REQUIREMENT:
Reproduce the text of every row, changing "PSG" to "Paris Saint-Germain" and leaving everything else untouched. Omit the pictures from your answer.

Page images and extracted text
################

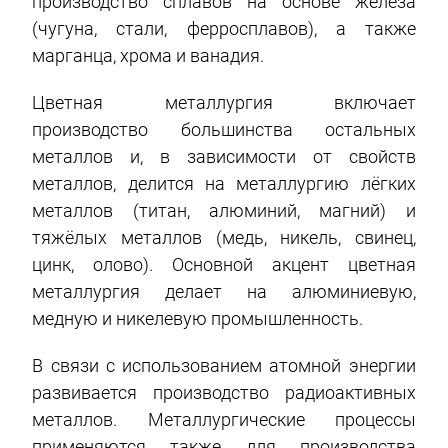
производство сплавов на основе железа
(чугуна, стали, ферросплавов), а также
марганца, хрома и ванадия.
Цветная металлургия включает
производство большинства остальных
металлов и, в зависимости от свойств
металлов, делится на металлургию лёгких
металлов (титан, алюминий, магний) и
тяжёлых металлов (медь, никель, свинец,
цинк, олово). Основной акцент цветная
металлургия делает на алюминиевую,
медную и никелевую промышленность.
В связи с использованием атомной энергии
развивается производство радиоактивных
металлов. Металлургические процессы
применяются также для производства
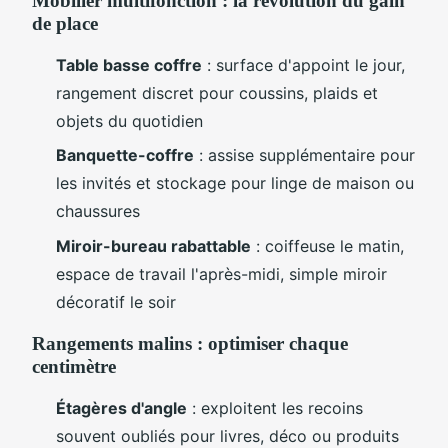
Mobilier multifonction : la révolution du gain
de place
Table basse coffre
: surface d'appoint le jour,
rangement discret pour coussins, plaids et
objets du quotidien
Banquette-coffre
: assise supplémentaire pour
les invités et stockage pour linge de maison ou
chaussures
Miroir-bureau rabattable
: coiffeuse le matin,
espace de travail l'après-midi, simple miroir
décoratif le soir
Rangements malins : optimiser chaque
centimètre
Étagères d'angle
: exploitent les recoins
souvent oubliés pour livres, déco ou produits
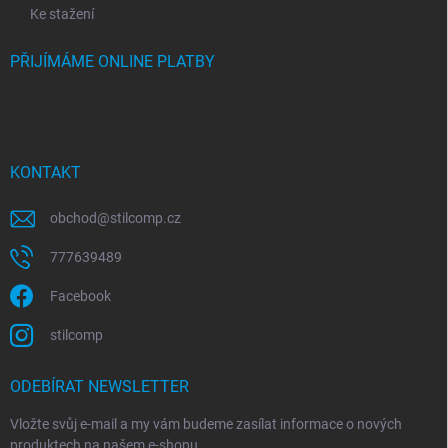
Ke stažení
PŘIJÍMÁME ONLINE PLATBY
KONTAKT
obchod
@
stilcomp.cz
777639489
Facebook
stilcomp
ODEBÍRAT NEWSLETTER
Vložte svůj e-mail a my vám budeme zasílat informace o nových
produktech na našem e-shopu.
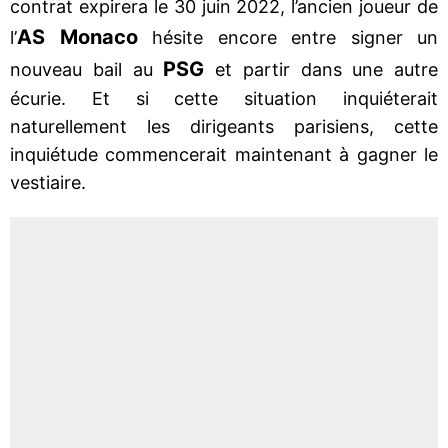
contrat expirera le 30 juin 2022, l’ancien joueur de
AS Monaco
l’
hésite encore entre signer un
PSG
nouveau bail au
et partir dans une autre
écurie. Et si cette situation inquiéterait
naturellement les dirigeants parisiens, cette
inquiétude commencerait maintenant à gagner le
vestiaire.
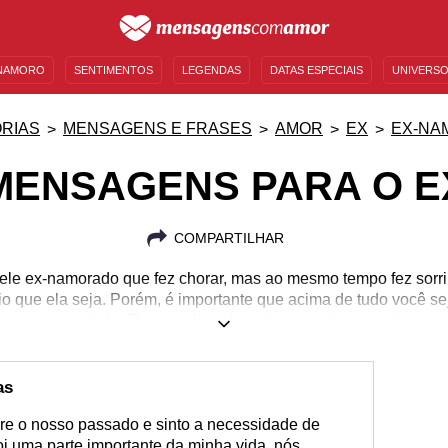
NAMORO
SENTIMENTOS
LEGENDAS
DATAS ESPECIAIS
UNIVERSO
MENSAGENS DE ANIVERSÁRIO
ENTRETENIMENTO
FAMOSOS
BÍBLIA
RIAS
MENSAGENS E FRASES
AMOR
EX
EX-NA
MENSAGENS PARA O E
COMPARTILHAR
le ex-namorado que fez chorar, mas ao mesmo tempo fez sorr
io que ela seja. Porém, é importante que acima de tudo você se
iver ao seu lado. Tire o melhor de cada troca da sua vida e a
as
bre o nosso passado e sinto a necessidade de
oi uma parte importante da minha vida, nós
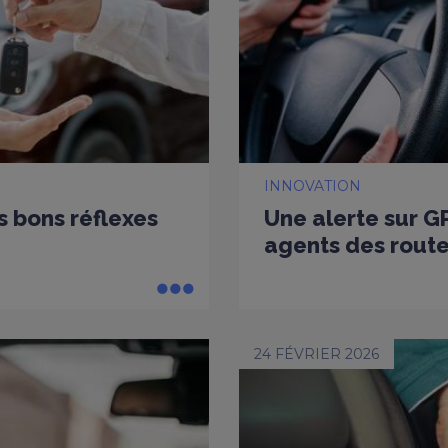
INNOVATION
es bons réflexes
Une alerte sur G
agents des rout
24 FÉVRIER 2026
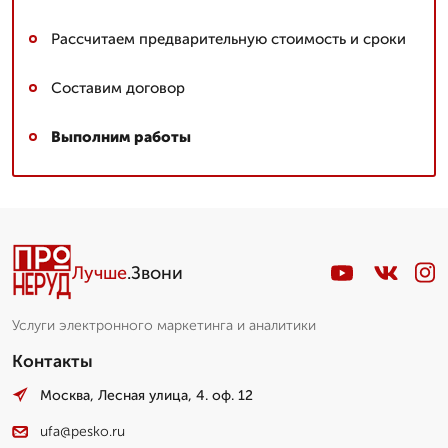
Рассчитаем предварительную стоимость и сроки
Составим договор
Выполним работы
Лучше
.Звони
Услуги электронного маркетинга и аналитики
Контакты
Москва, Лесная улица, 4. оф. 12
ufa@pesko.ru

################

ANSWER FOR THE TASK:
производство сплавов на основе железа
(чугуна, стали, ферросплавов), а также
марганца, хрома и ванадия.
Цветная металлургия включает
производство большинства остальных
металлов и, в зависимости от свойств
металлов, делится на металлургию лёгких
металлов (титан, алюминий, магний) и
тяжёлых металлов (медь, никель, свинец,
цинк, олово). Основной акцент цветная
металлургия делает на алюминиевую,
медную и никелевую промышленность.
В связи с использованием атомной энергии
развивается производство радиоактивных
металлов. Металлургические процессы
применяются также для производства
Mobilier multifonction : la révolution du gain
de place
Table basse coffre
: surface d'appoint le jour,
rangement discret pour coussins, plaids et
objets du quotidien
Banquette-coffre
: assise supplémentaire pour
les invités et stockage pour linge de maison ou
chaussures
Miroir-bureau rabattable
: coiffeuse le matin,
espace de travail l'après-midi, simple miroir
décoratif le soir
Rangements malins : optimiser chaque
centimètre
Étagères d'angle
: exploitent les recoins
souvent oubliés pour livres, déco ou produits
Ke stažení
PŘIJÍMÁME ONLINE PLATBY
KONTAKT
obchod
@
stilcomp.cz
777639489
Facebook
stilcomp
ODEBÍRAT NEWSLETTER
Vložte svůj e-mail a my vám budeme zasílat informace o nových
produktech na našem e-shopu.
contrat expirera le 30 juin 2022, l’ancien joueur de
AS Monaco
l’
hésite encore entre signer un
Paris Saint-Germain
nouveau bail au
et partir dans une autre
écurie. Et si cette situation inquiéterait
naturellement les dirigeants parisiens, cette
inquiétude commencerait maintenant à gagner le
vestiaire.
NAMORO
SENTIMENTOS
LEGENDAS
DATAS ESPECIAIS
UNIVERSO
MENSAGENS DE ANIVERSÁRIO
ENTRETENIMENTO
FAMOSOS
BÍBLIA
RIAS
MENSAGENS E FRASES
AMOR
EX
EX-NA
MENSAGENS PARA O E
COMPARTILHAR
le ex-namorado que fez chorar, mas ao mesmo tempo fez sorr
io que ela seja. Porém, é importante que acima de tudo você se
iver ao seu lado. Tire o melhor de cada troca da sua vida e a
as
bre o nosso passado e sinto a necessidade de
oi uma parte importante da minha vida, nós
INNOVATION
es bons réflexes
Une alerte sur G
agents des rout
24 FÉVRIER 2026
Рассчитаем предварительную стоимость и сроки
Составим договор
Выполним работы
Лучше
.Звони
Услуги электронного маркетинга и аналитики
Контакты
Москва, Лесная улица, 4. оф. 12
ufa@pesko.ru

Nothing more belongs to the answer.